СМЕРТЬ ДИНО — КАКОЙ БЫ НИ БЫЛА ЕЕ ИСТИННАЯ ПРИЧИНА — ВНЕСЛА КАРДИНАЛЬНЫЕ ПЕРЕМЕНЫ В ЖИЗНЬ ФЕРРАРИ. С ТОГО МОМЕНТА ОН СТАЛ БОЛЕЕ ЗАКРЫТЫМ, ОЖЕСТОЧИВШИМСЯ И ЦИНИЧНЫМ, СТАЛ БОЛЕЕ СТОЙКО ВОСПРИНИМАТЬ СМЕРТИ И ПОКАЛЕЧЕННЫЕ ТЕЛА ДРУГИХ ЛЮДЕЙ, КОТОРЫЕ ВНЕЗАПНО СТАЛИ ЧАСТЬЮ ЕГО КАЖДОДНЕВНОГО СУЩЕСТВОВАНИЯ.

Десятилетиями Феррари ежедневно, как по часам, навещал могилу своего сына — поездки на кладбище стали частью его традиционного утреннего ритуала, включавшего в себя заезд в парикмахерскую и недолгое общение со стареющей матерью. Все двигатели V6 и все машины марки, приводившиеся ими в движение, получали ярлык «Dino». Пустынное рабочее место Феррари в Маранелло стало больше напоминать святыню, нежели офис: фотография задумчивого Дино смотрела прямо на стол и выступала в роли назойливого украшения, занимавшего место в самом центре комнаты. Долгие годы Феррари будет носить черный галстук в память о своем единственном законнорожденном сыне и учредит несколько наград и стипендий в его честь, а также будет жертвовать внушительные суммы на исследования разнообразных видов мышечных дистрофий.

Позже в тот год маленькая ремесленническая школа, начинавшая свою работу в хлеву на дороге в Абетоне, расширилась, став под эгидой итальянского министерства образования официальной технической школой в ассоциации с техническим институтом Корни. Феррари хотел, чтобы эту школу назвали в честь его умершего сына, и благодаря его усилиям она трансформировалась в Instituto Professional Statale Alfredo Ferrari.

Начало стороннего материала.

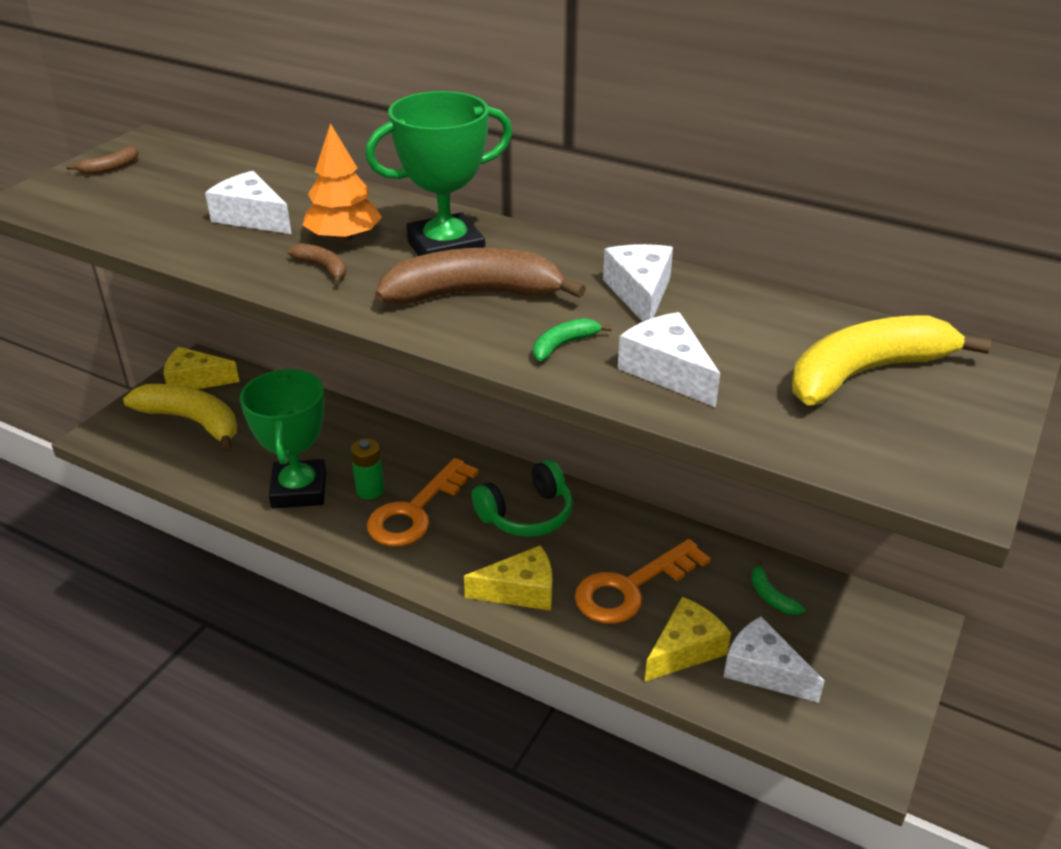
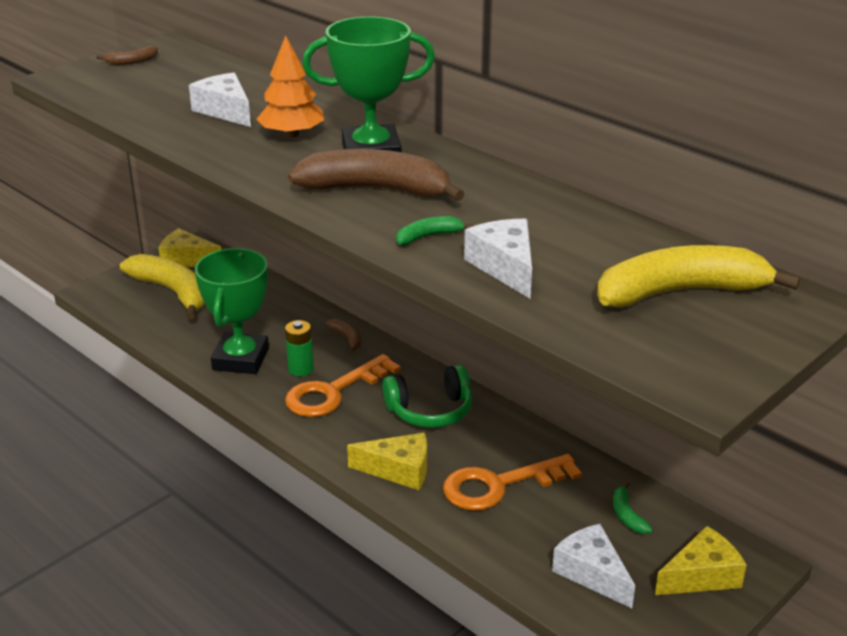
camera: 15 degrees right, 5 degrees down
(323, 268) = (263, 155): brown banana -> brown banana (347, 338)
(640, 293) = (518, 206): white cheese -> none
(685, 649) = (527, 543): yellow cheese -> yellow cheese (701, 576)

Когда Дино Феррари скончался, его отцу было 58 лет. Благодаря финансовой помощи Fiat и Lancia, а также многочисленным щедрым и богатым покупателям, приобретавшим «Ferrari» по всему миру, Энцо смог почувствовать себя всецело состоятельным человеком. Он и Лаура, с которой у них установилось «сердечное согласие», аккумулировали недвижимость в Модене и округе и активно строили планы по расширению фабрики, выпустившей в тот год 81 машину. Кроме того, они собирались превратить маленькую конюшню на дороге в Абетоне в ресторан и небольшую гостиницу. Постоялый двор, получивший название «Cavallino», впоследствии стал почти что так же знаменит, как сама фабрика Ferrari. Но смерть Дино на время отменила все планы. Летом 1956-го Феррари неоднократно угрожал уйти из гонок, и даже те, кто прежде наблюдали подобные театральные спектакли в его исполнении, склонялись к тому, чтобы поверить ему на этот раз.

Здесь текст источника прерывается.